Rescuing old printers with an in-browser Linux VM bridged to WebUSB over USB/IP (printervention.app)

78 points by gmac 3 hours ago

morpheuskafka 2 hours ago

If you are using an LLM, wouldn't it have been a lot easier to just have the LLM find the relevant CUPS driver decompile or just capture the USB traffic, and rewrite it in Go or something native? (No need to deal with the system printing framework, the goal was just an app that accepts JPEG input.)

gmac 2 hours ago

Interesting suggestion: I guess that would have been possible. On the other hand I think this is a more general solution, and it does minimal reinventing-the-wheel.

dolmen an hour ago

Or ask the agent to write a Dockerfile (to abstract the build environment) that builds CUPS and all your stuff around it directl in WASM, instead of targeting x86 and then emulating x86 with WASM.
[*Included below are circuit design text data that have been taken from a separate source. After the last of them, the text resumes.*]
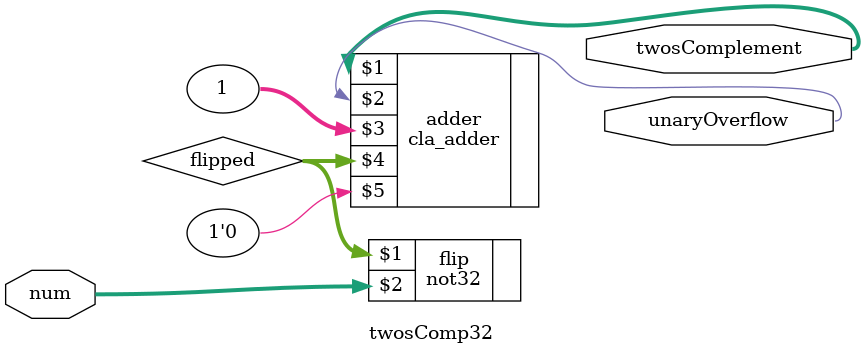
<source format=v>
module twosComp32(
    output[31:0] twosComplement,
    output unaryOverflow,
    input[31:0] num
);
    wire[31:0] flipped;
    not32 flip(flipped, num);
    cla_adder adder(twosComplement, unaryOverflow, 32'b1, flipped, 1'b0);

endmodule
</source>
jojomodding 24 minutes ago

Is there a Docker-to-WASM pipeline, and how does it do anything differently from emulating x86?

huflungdung 32 minutes ago

[dead]

bityard an hour ago

Okay, this is reasonably genius. I have quite a few USB devices lying around that are either old enough or were niche enough that they don't work on modern _anything_, even Linux. One of them is a GameBoy Advance flash cartridge.

yjftsjthsd-h an hour ago

Oh, there's a thought - v86 supports lots of old DOS/Windows versions too, so assuming you could get the right port through (probably easy with anything USB, maybe possible with other things?) you could probably use your choice of old drivers:)

DeathArrow 13 minutes ago

I would have asked Claude to write a driver. But this works, too. :)

juancn an hour ago

Thank you, loved this and it made me "duh!".

I have an old-ish Samsung laser printer that works perfectly and a Linux file server at home and the printer no longer supports AirPrint.

I never thought about using the Linux box as an AirPrint server! This will free me from all the odd print requests from my kids! (probably)

mikepurvis 30 minutes ago

I have a Samsung ML-1740 kicking around still that I just can't bear to part with; I've been meaning forever to RasPi-ify it, but it's one of those projects that feels like it's going to end up being a rabbit hole.

SoftTalker an hour ago

I have an old Epson MX80 dot-matrix printer in the closet, have thought about getting a Raspberry Pi and setting that up so we can wirelessly print to it. But... who would really want that?

mrighele 37 minutes ago

For a printer like an Epson MX80 an esp32 should be enough to share the printer on a raw TCP interface (AppSocket I think the protocol is named) on port 9100. It is supported by Windows and CUPS.

Very easy implementation as it essentially it just forwards the data to the printer. Since it's a raw interface you need the proper driver, but luckily Epson provides a Windows 10 driver for the Epson MX-80 (!) [1] CUPS doesn't have driver for the MX-80 but it has a number of generic Epson drivers and my guess is that one of those will work.

The most difficult part is probably the parallel interface (unless you have a printer with a serial interface in which case it will be much easier)

[1] https://epson.com/Support/Printers/Impact-Printers/MX-Series...

monocasa an hour ago

Isn't cups a de facto apple project? What's the VM getting you?

merb an hour ago

monocasa 29 minutes ago

Oh, OK, new information, thanks!

But this driver is older than OpenPrinting's fork from Apple CUPS.

yjftsjthsd-h an hour ago

The gutenprint drivers to support the specific printer don't support darwin

monocasa 27 minutes ago

Gutenprint supports macos as a first class citizen, including this particular printer AFAICT.

gmac 24 minutes ago

hahn-kev 2 hours ago

This is pretty cool! Thanks for sharing.

leptons an hour ago

Too bad Apple is still preventing the WebUSB spec from being standardized. They won't even make suggestions to get it through committee because WebUSB might cut into their native app store.

davsti4 2 minutes ago

From: https://developer.mozilla.org/en-US/docs/Web/API/WebUSB_API "WebUSB provides a way for these non-standardized USB device services to be exposed to the web. This means that hardware manufacturers will be able to provide a way for their device to be accessed from the web, without having to provide their own API."

That doesn't sound secure at all!

hulitu 2 hours ago

Another AI add.

redeeman 2 hours ago

surely a glorious OS like osx would not be without support for hardware that linux supports? when will it be year of osx desktop?

akdev1l an hour ago

wdym?

OSX has literally always been supported only on very limited hardware so how would it support anything else?

redeeman 11 minutes ago

did you read what this is about? support for a printer people buy in stores. the kinda thing people expect working?